Abstract

Snakebite envenoming remains a neglected health challenge in tropical regions, where access to antivenom is limited. Phospholipase A2 (PLA2), a major venom toxin, is a promising therapeutic target. This study utilized an AI-driven drug discovery pipeline to explore 303 phytochemicals from Cyanthillium cinereum, a plant traditionally used to treat snakebite, for their potential as PLA2 inhibitors. Machine learning models (Random Forest, XGBoost, and stacked autoencoder), molecular docking, and molecular dynamics (MD) simulations were applied to identify and validate active compounds. The top candidates exhibited strong binding affinities and stable interactions with PLA2 isoforms from Crotalus durissus terrificus, Daboia russelii, and Bothrops asper.

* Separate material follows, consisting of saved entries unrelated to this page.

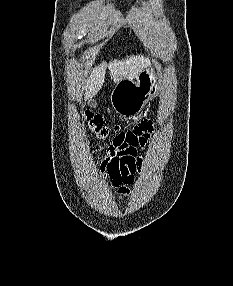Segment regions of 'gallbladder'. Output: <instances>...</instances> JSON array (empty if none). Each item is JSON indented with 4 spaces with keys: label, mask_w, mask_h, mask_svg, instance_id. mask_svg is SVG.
<instances>
[{
    "label": "gallbladder",
    "mask_w": 233,
    "mask_h": 286,
    "mask_svg": "<svg viewBox=\"0 0 233 286\" xmlns=\"http://www.w3.org/2000/svg\"><path fill=\"white\" fill-rule=\"evenodd\" d=\"M88 105H89L90 107H96V106H97V103H96V101H95L94 99H89V100H88Z\"/></svg>",
    "instance_id": "gallbladder-1"
}]
</instances>
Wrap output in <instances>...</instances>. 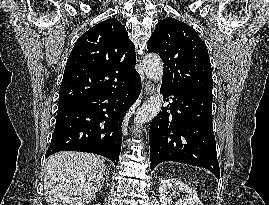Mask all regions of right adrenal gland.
I'll list each match as a JSON object with an SVG mask.
<instances>
[{"label": "right adrenal gland", "mask_w": 269, "mask_h": 205, "mask_svg": "<svg viewBox=\"0 0 269 205\" xmlns=\"http://www.w3.org/2000/svg\"><path fill=\"white\" fill-rule=\"evenodd\" d=\"M108 177H109V171H107L106 176H105V178H104V180L107 181V185H108V181H109ZM104 180H103V181H104Z\"/></svg>", "instance_id": "right-adrenal-gland-1"}]
</instances>
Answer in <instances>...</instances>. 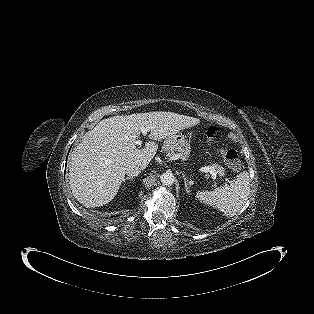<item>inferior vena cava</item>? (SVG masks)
<instances>
[{"label": "inferior vena cava", "mask_w": 314, "mask_h": 314, "mask_svg": "<svg viewBox=\"0 0 314 314\" xmlns=\"http://www.w3.org/2000/svg\"><path fill=\"white\" fill-rule=\"evenodd\" d=\"M144 168L145 167L141 164L133 163L126 167L125 173L130 177H135L139 175Z\"/></svg>", "instance_id": "inferior-vena-cava-1"}]
</instances>
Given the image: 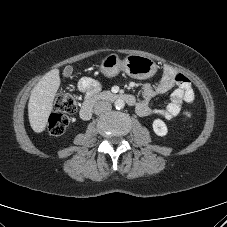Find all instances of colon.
<instances>
[{
    "mask_svg": "<svg viewBox=\"0 0 227 227\" xmlns=\"http://www.w3.org/2000/svg\"><path fill=\"white\" fill-rule=\"evenodd\" d=\"M77 97L71 93L60 92L54 102V113L48 119V132L58 136L65 132L69 119L68 115L76 111Z\"/></svg>",
    "mask_w": 227,
    "mask_h": 227,
    "instance_id": "colon-1",
    "label": "colon"
}]
</instances>
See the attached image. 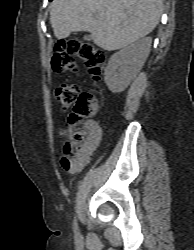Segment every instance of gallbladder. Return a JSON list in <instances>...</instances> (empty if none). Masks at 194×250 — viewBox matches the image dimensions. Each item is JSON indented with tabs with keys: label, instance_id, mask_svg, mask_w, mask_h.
Masks as SVG:
<instances>
[{
	"label": "gallbladder",
	"instance_id": "bac80fb5",
	"mask_svg": "<svg viewBox=\"0 0 194 250\" xmlns=\"http://www.w3.org/2000/svg\"><path fill=\"white\" fill-rule=\"evenodd\" d=\"M84 39L90 40V39H91V35H85V36H84Z\"/></svg>",
	"mask_w": 194,
	"mask_h": 250
}]
</instances>
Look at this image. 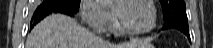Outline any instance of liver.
<instances>
[{"mask_svg":"<svg viewBox=\"0 0 213 48\" xmlns=\"http://www.w3.org/2000/svg\"><path fill=\"white\" fill-rule=\"evenodd\" d=\"M150 46L147 40L112 44L82 27L75 19L52 14L38 23L28 35L26 48H138Z\"/></svg>","mask_w":213,"mask_h":48,"instance_id":"1","label":"liver"}]
</instances>
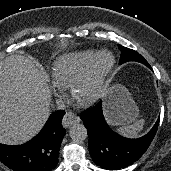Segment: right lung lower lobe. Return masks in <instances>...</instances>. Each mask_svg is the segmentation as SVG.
<instances>
[{"label": "right lung lower lobe", "mask_w": 171, "mask_h": 171, "mask_svg": "<svg viewBox=\"0 0 171 171\" xmlns=\"http://www.w3.org/2000/svg\"><path fill=\"white\" fill-rule=\"evenodd\" d=\"M65 112L50 115L43 129L23 145L0 144V161L14 171H52L66 130L61 125Z\"/></svg>", "instance_id": "obj_1"}]
</instances>
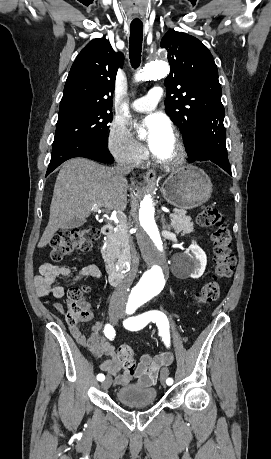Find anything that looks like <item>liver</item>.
<instances>
[{
  "mask_svg": "<svg viewBox=\"0 0 271 459\" xmlns=\"http://www.w3.org/2000/svg\"><path fill=\"white\" fill-rule=\"evenodd\" d=\"M128 182L113 168L87 158H72L63 164L55 182L47 228L38 243H50L55 231L73 218L85 220L92 208L125 210Z\"/></svg>",
  "mask_w": 271,
  "mask_h": 459,
  "instance_id": "6515ba94",
  "label": "liver"
}]
</instances>
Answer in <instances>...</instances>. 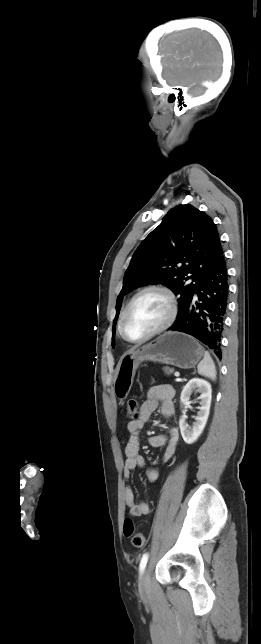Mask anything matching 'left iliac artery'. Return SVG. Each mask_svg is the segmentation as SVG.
<instances>
[{
	"instance_id": "left-iliac-artery-1",
	"label": "left iliac artery",
	"mask_w": 261,
	"mask_h": 644,
	"mask_svg": "<svg viewBox=\"0 0 261 644\" xmlns=\"http://www.w3.org/2000/svg\"><path fill=\"white\" fill-rule=\"evenodd\" d=\"M148 557H149L148 553L143 554V556L141 558V561H140V565H139L140 573H142L144 571V569L146 567V564H147V561H148Z\"/></svg>"
}]
</instances>
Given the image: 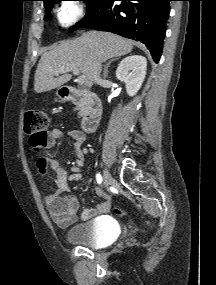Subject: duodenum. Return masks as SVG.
Instances as JSON below:
<instances>
[{"label":"duodenum","instance_id":"duodenum-1","mask_svg":"<svg viewBox=\"0 0 216 285\" xmlns=\"http://www.w3.org/2000/svg\"><path fill=\"white\" fill-rule=\"evenodd\" d=\"M61 95L66 101L84 106L82 128L85 132L94 131L102 112V104L99 97L92 92L72 86L62 88Z\"/></svg>","mask_w":216,"mask_h":285}]
</instances>
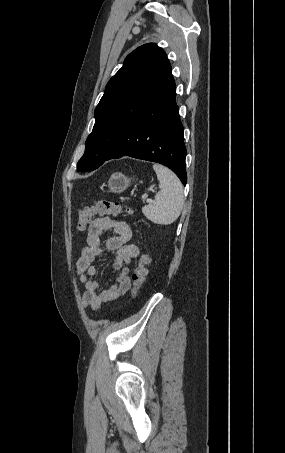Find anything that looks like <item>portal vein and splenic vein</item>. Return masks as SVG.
Returning <instances> with one entry per match:
<instances>
[{
    "instance_id": "1",
    "label": "portal vein and splenic vein",
    "mask_w": 285,
    "mask_h": 453,
    "mask_svg": "<svg viewBox=\"0 0 285 453\" xmlns=\"http://www.w3.org/2000/svg\"><path fill=\"white\" fill-rule=\"evenodd\" d=\"M149 190L153 191V187H151ZM144 198V197H143ZM145 199V198H144ZM147 202H151L152 200L151 199H146Z\"/></svg>"
}]
</instances>
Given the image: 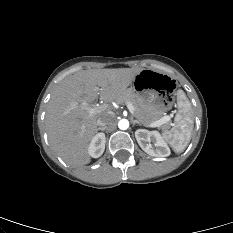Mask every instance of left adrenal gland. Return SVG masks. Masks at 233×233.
I'll return each instance as SVG.
<instances>
[{
	"mask_svg": "<svg viewBox=\"0 0 233 233\" xmlns=\"http://www.w3.org/2000/svg\"><path fill=\"white\" fill-rule=\"evenodd\" d=\"M133 124L142 125L138 120H132Z\"/></svg>",
	"mask_w": 233,
	"mask_h": 233,
	"instance_id": "1",
	"label": "left adrenal gland"
}]
</instances>
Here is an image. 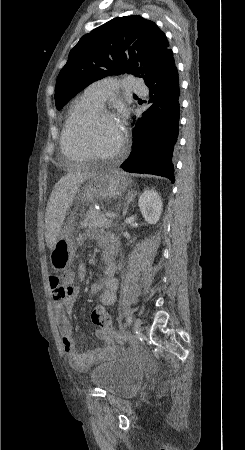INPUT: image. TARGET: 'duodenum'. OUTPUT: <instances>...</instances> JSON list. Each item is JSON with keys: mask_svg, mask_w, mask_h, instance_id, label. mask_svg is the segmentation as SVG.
<instances>
[{"mask_svg": "<svg viewBox=\"0 0 245 450\" xmlns=\"http://www.w3.org/2000/svg\"><path fill=\"white\" fill-rule=\"evenodd\" d=\"M102 263H103V266L105 267V269H107L110 262H109V259H108V258H104L103 261H102Z\"/></svg>", "mask_w": 245, "mask_h": 450, "instance_id": "duodenum-1", "label": "duodenum"}]
</instances>
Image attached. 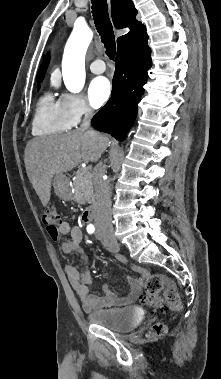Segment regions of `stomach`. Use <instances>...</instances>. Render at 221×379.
I'll list each match as a JSON object with an SVG mask.
<instances>
[{
    "instance_id": "1",
    "label": "stomach",
    "mask_w": 221,
    "mask_h": 379,
    "mask_svg": "<svg viewBox=\"0 0 221 379\" xmlns=\"http://www.w3.org/2000/svg\"><path fill=\"white\" fill-rule=\"evenodd\" d=\"M53 186L55 193L59 197L63 199H69L71 197L69 181L66 175L62 173L57 174L53 180Z\"/></svg>"
}]
</instances>
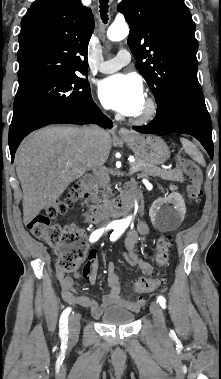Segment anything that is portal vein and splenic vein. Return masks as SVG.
<instances>
[{
	"mask_svg": "<svg viewBox=\"0 0 221 379\" xmlns=\"http://www.w3.org/2000/svg\"><path fill=\"white\" fill-rule=\"evenodd\" d=\"M129 162H130V163H133L134 160L129 159ZM162 168H163V169H167L168 167H167V166H162ZM130 170H131V172H135V171H136V168H135V167H131Z\"/></svg>",
	"mask_w": 221,
	"mask_h": 379,
	"instance_id": "portal-vein-and-splenic-vein-1",
	"label": "portal vein and splenic vein"
}]
</instances>
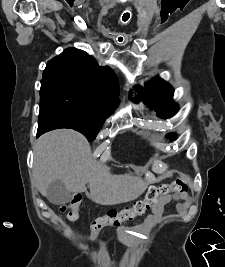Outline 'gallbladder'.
<instances>
[{"mask_svg":"<svg viewBox=\"0 0 225 267\" xmlns=\"http://www.w3.org/2000/svg\"><path fill=\"white\" fill-rule=\"evenodd\" d=\"M47 198L52 204H65L70 200V193L64 183L56 179L51 182L47 188Z\"/></svg>","mask_w":225,"mask_h":267,"instance_id":"gallbladder-1","label":"gallbladder"}]
</instances>
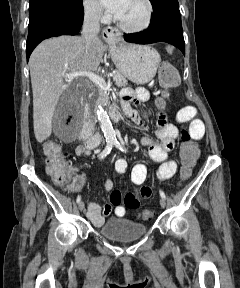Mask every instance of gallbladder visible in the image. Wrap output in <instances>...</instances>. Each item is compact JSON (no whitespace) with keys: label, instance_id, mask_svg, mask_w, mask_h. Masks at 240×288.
Returning a JSON list of instances; mask_svg holds the SVG:
<instances>
[{"label":"gallbladder","instance_id":"gallbladder-1","mask_svg":"<svg viewBox=\"0 0 240 288\" xmlns=\"http://www.w3.org/2000/svg\"><path fill=\"white\" fill-rule=\"evenodd\" d=\"M81 111V105L76 100L71 87L60 96L53 115V123L59 119L64 120L68 115H77Z\"/></svg>","mask_w":240,"mask_h":288}]
</instances>
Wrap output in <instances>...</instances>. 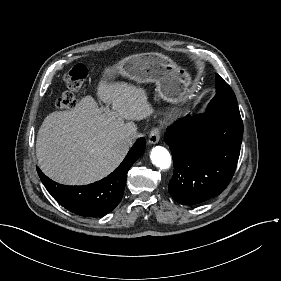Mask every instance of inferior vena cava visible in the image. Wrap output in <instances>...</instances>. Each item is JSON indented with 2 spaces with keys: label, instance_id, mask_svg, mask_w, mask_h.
I'll list each match as a JSON object with an SVG mask.
<instances>
[{
  "label": "inferior vena cava",
  "instance_id": "602c4592",
  "mask_svg": "<svg viewBox=\"0 0 281 281\" xmlns=\"http://www.w3.org/2000/svg\"><path fill=\"white\" fill-rule=\"evenodd\" d=\"M138 136L137 134H123L120 136V139L125 141L127 144L132 145L136 140Z\"/></svg>",
  "mask_w": 281,
  "mask_h": 281
}]
</instances>
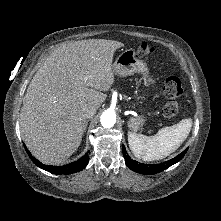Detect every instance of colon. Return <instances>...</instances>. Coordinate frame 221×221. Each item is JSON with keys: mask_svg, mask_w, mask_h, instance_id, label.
<instances>
[{"mask_svg": "<svg viewBox=\"0 0 221 221\" xmlns=\"http://www.w3.org/2000/svg\"><path fill=\"white\" fill-rule=\"evenodd\" d=\"M137 53L143 58H148L153 53V48L146 43L137 47ZM167 102L162 109L165 117H173L178 112V100L184 96V89L178 77H168L163 86Z\"/></svg>", "mask_w": 221, "mask_h": 221, "instance_id": "colon-1", "label": "colon"}]
</instances>
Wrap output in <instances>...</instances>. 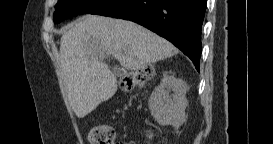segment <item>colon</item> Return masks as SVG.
<instances>
[{
  "instance_id": "obj_1",
  "label": "colon",
  "mask_w": 273,
  "mask_h": 144,
  "mask_svg": "<svg viewBox=\"0 0 273 144\" xmlns=\"http://www.w3.org/2000/svg\"><path fill=\"white\" fill-rule=\"evenodd\" d=\"M154 74L151 67L139 69L121 79V87L125 91H131L136 87L144 85ZM115 132L111 126L95 125L89 129L88 141L91 144H113Z\"/></svg>"
}]
</instances>
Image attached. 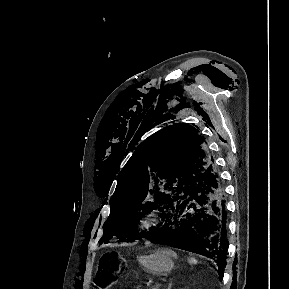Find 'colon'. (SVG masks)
Here are the masks:
<instances>
[{"label":"colon","mask_w":289,"mask_h":289,"mask_svg":"<svg viewBox=\"0 0 289 289\" xmlns=\"http://www.w3.org/2000/svg\"><path fill=\"white\" fill-rule=\"evenodd\" d=\"M124 268L118 262L114 252H106L102 255L97 274L94 279V287L108 289L118 284L124 277Z\"/></svg>","instance_id":"obj_1"}]
</instances>
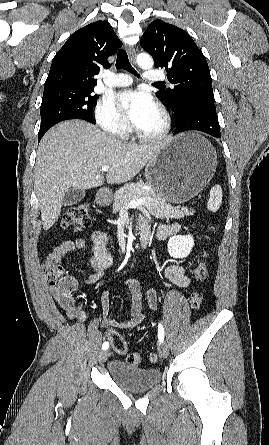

In particular, 2-Amino-3- (4-hydroxy-3-methoxyphenyl) propanoic acid demonstrated stable binding within the active side of C. d. terrificus PLA2 during MD simulations. These findings suggest that C. cinereum contains bioactive compounds with promising anti-PLA2 activity, highlighting the potential of AI-based approaches to accelerate antivenom discovery. Further pharmacological and in vivo validation is warranted to advance the development of plant-derived inhibitors for snakebite treatment.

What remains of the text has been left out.